-- EXERCISE PROMPT --
In the part of the records that opens with the line containing "てる『あ、これ選ぶんだぁ』みたい" and closes with the line containing "Muistatko? Kädestä suuhun", change every "Kontakt" to "Kontaktformular" and leave all else as it is. Return only those lines.

*** Opening WORKING DATA ***

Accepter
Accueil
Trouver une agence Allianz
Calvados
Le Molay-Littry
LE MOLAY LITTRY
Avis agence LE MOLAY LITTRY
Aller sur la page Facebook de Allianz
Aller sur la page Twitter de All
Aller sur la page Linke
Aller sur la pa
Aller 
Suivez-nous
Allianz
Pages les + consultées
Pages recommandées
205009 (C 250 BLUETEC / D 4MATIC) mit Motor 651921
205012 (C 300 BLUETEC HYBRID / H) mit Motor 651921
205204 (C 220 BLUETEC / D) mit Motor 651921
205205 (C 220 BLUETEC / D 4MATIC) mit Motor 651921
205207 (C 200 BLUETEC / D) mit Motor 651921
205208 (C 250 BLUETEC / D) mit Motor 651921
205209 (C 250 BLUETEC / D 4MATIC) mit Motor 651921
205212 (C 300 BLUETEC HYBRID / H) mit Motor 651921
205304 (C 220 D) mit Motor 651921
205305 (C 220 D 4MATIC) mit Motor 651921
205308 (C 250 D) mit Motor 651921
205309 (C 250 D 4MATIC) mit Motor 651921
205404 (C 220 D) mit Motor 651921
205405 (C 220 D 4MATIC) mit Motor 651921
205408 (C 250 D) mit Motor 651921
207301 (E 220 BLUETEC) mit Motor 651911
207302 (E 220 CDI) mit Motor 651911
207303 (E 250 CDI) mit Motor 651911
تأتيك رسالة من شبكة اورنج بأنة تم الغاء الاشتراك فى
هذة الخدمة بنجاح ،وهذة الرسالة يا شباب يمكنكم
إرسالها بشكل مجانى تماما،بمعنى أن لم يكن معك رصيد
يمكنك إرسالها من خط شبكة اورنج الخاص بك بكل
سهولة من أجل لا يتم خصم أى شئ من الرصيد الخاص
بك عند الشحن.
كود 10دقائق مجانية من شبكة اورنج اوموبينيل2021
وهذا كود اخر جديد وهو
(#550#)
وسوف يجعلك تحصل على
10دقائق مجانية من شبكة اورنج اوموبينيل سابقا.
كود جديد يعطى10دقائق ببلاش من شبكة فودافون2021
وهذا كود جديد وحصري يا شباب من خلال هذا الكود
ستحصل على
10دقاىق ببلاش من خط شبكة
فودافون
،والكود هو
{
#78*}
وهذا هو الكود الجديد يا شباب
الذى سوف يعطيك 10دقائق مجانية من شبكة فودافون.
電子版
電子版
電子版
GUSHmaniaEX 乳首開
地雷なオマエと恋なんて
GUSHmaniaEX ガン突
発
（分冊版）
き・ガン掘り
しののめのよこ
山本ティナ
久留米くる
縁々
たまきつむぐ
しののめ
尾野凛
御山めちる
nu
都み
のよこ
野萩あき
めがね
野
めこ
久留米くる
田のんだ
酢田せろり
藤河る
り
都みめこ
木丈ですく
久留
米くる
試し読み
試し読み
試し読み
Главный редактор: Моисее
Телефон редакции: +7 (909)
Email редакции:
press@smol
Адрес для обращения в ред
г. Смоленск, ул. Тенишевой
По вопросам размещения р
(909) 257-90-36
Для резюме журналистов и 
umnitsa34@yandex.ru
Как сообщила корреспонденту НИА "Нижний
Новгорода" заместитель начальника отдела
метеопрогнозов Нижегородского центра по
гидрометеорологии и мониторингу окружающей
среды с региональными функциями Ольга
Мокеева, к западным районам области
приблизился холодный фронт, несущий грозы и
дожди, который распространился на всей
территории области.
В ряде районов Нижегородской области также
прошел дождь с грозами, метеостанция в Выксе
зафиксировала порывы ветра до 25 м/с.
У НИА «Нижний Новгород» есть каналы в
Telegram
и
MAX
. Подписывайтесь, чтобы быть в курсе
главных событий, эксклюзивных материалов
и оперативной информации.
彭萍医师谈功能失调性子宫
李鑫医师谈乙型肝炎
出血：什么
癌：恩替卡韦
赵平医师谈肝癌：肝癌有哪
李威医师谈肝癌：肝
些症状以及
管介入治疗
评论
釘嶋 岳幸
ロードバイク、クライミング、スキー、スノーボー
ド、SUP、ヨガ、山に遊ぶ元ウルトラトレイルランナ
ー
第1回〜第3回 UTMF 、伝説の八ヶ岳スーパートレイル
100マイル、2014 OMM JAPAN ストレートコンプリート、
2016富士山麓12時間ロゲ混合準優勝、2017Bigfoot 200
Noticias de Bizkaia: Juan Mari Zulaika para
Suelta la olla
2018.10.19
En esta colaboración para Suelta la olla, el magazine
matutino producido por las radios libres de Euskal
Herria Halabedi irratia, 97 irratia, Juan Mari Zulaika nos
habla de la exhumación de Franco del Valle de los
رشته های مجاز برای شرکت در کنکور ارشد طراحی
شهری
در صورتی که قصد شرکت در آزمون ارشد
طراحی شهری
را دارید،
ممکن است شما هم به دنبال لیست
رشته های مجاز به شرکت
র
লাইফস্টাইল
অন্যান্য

*** Closing WORKING DATA ***
*** Opening WORKING DATA ***

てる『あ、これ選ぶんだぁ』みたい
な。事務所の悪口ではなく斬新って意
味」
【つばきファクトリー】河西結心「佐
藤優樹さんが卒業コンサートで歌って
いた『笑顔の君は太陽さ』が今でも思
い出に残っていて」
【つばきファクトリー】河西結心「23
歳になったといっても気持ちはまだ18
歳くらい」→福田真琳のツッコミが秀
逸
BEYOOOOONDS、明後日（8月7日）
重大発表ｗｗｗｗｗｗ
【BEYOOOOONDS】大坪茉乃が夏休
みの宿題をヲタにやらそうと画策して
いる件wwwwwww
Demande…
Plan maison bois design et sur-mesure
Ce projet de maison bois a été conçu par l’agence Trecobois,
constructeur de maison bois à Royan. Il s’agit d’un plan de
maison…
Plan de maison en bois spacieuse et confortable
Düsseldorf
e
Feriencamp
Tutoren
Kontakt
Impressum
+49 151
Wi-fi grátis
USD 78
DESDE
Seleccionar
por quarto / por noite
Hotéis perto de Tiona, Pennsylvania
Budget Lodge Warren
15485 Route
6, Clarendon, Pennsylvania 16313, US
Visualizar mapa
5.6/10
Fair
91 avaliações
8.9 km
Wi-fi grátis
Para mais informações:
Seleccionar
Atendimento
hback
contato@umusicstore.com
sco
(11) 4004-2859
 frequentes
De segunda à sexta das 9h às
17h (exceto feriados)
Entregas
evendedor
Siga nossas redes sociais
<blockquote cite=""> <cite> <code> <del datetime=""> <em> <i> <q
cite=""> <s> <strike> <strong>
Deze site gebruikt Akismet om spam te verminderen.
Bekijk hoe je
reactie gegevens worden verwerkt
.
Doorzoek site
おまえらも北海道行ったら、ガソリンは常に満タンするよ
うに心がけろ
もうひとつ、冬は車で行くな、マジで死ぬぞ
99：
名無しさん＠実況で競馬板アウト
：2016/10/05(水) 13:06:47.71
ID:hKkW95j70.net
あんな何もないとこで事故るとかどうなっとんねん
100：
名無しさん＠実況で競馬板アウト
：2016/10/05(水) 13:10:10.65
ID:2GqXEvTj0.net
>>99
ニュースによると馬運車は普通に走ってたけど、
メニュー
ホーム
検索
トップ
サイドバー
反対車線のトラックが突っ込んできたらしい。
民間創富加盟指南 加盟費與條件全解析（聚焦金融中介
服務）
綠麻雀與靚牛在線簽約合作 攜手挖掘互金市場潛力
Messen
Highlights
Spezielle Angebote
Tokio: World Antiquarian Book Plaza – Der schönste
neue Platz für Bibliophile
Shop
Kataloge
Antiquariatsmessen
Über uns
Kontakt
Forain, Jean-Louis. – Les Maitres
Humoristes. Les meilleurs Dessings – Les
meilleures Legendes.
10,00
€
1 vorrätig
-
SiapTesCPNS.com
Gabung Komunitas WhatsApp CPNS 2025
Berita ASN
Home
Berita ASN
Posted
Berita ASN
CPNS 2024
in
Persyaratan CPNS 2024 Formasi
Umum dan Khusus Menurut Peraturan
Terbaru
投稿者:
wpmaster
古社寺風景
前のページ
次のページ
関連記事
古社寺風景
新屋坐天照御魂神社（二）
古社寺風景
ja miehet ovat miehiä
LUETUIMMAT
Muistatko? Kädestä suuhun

*** Closing WORKING DATA ***
*** Opening WORKING DATA ***

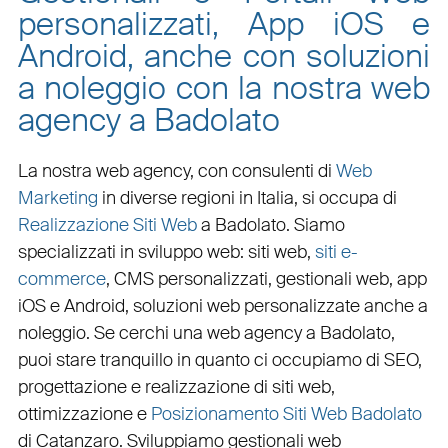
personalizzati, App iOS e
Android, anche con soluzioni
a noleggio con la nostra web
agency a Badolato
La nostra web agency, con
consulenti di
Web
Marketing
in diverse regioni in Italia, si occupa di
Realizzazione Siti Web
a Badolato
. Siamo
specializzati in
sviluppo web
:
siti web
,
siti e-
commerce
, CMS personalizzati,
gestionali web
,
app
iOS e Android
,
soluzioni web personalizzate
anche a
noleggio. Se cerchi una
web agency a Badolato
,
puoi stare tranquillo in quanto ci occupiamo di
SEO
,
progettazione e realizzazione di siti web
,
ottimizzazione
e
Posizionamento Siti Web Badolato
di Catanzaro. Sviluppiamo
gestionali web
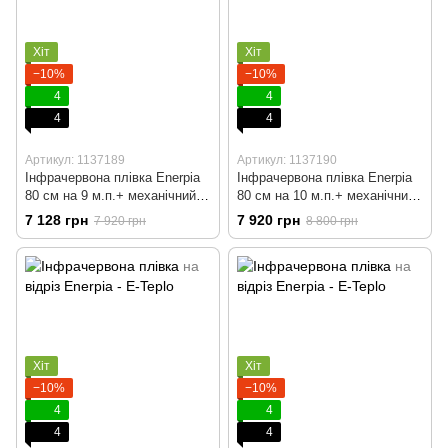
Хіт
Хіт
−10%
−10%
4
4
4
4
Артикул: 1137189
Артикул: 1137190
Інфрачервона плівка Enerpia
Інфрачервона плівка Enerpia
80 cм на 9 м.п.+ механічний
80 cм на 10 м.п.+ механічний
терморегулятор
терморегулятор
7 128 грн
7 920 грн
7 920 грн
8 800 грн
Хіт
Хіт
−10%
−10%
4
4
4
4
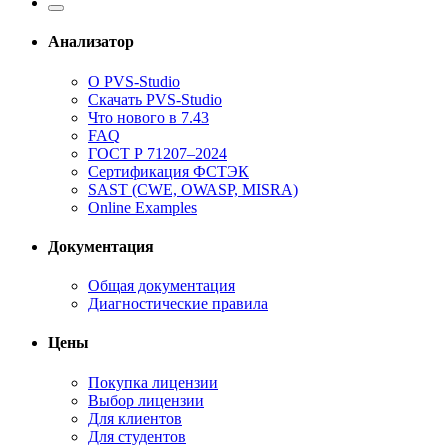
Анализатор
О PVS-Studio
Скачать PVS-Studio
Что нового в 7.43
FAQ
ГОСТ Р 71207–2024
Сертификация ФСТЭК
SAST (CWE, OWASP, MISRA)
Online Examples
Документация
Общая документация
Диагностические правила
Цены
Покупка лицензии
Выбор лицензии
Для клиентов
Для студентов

*** Closing WORKING DATA ***

-- ANSWER SECTION --
てる『あ、これ選ぶんだぁ』みたい
な。事務所の悪口ではなく斬新って意
味」
【つばきファクトリー】河西結心「佐
藤優樹さんが卒業コンサートで歌って
いた『笑顔の君は太陽さ』が今でも思
い出に残っていて」
【つばきファクトリー】河西結心「23
歳になったといっても気持ちはまだ18
歳くらい」→福田真琳のツッコミが秀
逸
BEYOOOOONDS、明後日（8月7日）
重大発表ｗｗｗｗｗｗ
【BEYOOOOONDS】大坪茉乃が夏休
みの宿題をヲタにやらそうと画策して
いる件wwwwwww
Demande…
Plan maison bois design et sur-mesure
Ce projet de maison bois a été conçu par l’agence Trecobois,
constructeur de maison bois à Royan. Il s’agit d’un plan de
maison…
Plan de maison en bois spacieuse et confortable
Düsseldorf
e
Feriencamp
Tutoren
Kontaktformular
Impressum
+49 151
Wi-fi grátis
USD 78
DESDE
Seleccionar
por quarto / por noite
Hotéis perto de Tiona, Pennsylvania
Budget Lodge Warren
15485 Route
6, Clarendon, Pennsylvania 16313, US
Visualizar mapa
5.6/10
Fair
91 avaliações
8.9 km
Wi-fi grátis
Para mais informações:
Seleccionar
Atendimento
hback
contato@umusicstore.com
sco
(11) 4004-2859
 frequentes
De segunda à sexta das 9h às
17h (exceto feriados)
Entregas
evendedor
Siga nossas redes sociais
<blockquote cite=""> <cite> <code> <del datetime=""> <em> <i> <q
cite=""> <s> <strike> <strong>
Deze site gebruikt Akismet om spam te verminderen.
Bekijk hoe je
reactie gegevens worden verwerkt
.
Doorzoek site
おまえらも北海道行ったら、ガソリンは常に満タンするよ
うに心がけろ
もうひとつ、冬は車で行くな、マジで死ぬぞ
99：
名無しさん＠実況で競馬板アウト
：2016/10/05(水) 13:06:47.71
ID:hKkW95j70.net
あんな何もないとこで事故るとかどうなっとんねん
100：
名無しさん＠実況で競馬板アウト
：2016/10/05(水) 13:10:10.65
ID:2GqXEvTj0.net
>>99
ニュースによると馬運車は普通に走ってたけど、
メニュー
ホーム
検索
トップ
サイドバー
反対車線のトラックが突っ込んできたらしい。
民間創富加盟指南 加盟費與條件全解析（聚焦金融中介
服務）
綠麻雀與靚牛在線簽約合作 攜手挖掘互金市場潛力
Messen
Highlights
Spezielle Angebote
Tokio: World Antiquarian Book Plaza – Der schönste
neue Platz für Bibliophile
Shop
Kataloge
Antiquariatsmessen
Über uns
Kontaktformular
Forain, Jean-Louis. – Les Maitres
Humoristes. Les meilleurs Dessings – Les
meilleures Legendes.
10,00
€
1 vorrätig
-
SiapTesCPNS.com
Gabung Komunitas WhatsApp CPNS 2025
Berita ASN
Home
Berita ASN
Posted
Berita ASN
CPNS 2024
in
Persyaratan CPNS 2024 Formasi
Umum dan Khusus Menurut Peraturan
Terbaru
投稿者:
wpmaster
古社寺風景
前のページ
次のページ
関連記事
古社寺風景
新屋坐天照御魂神社（二）
古社寺風景
ja miehet ovat miehiä
LUETUIMMAT
Muistatko? Kädestä suuhun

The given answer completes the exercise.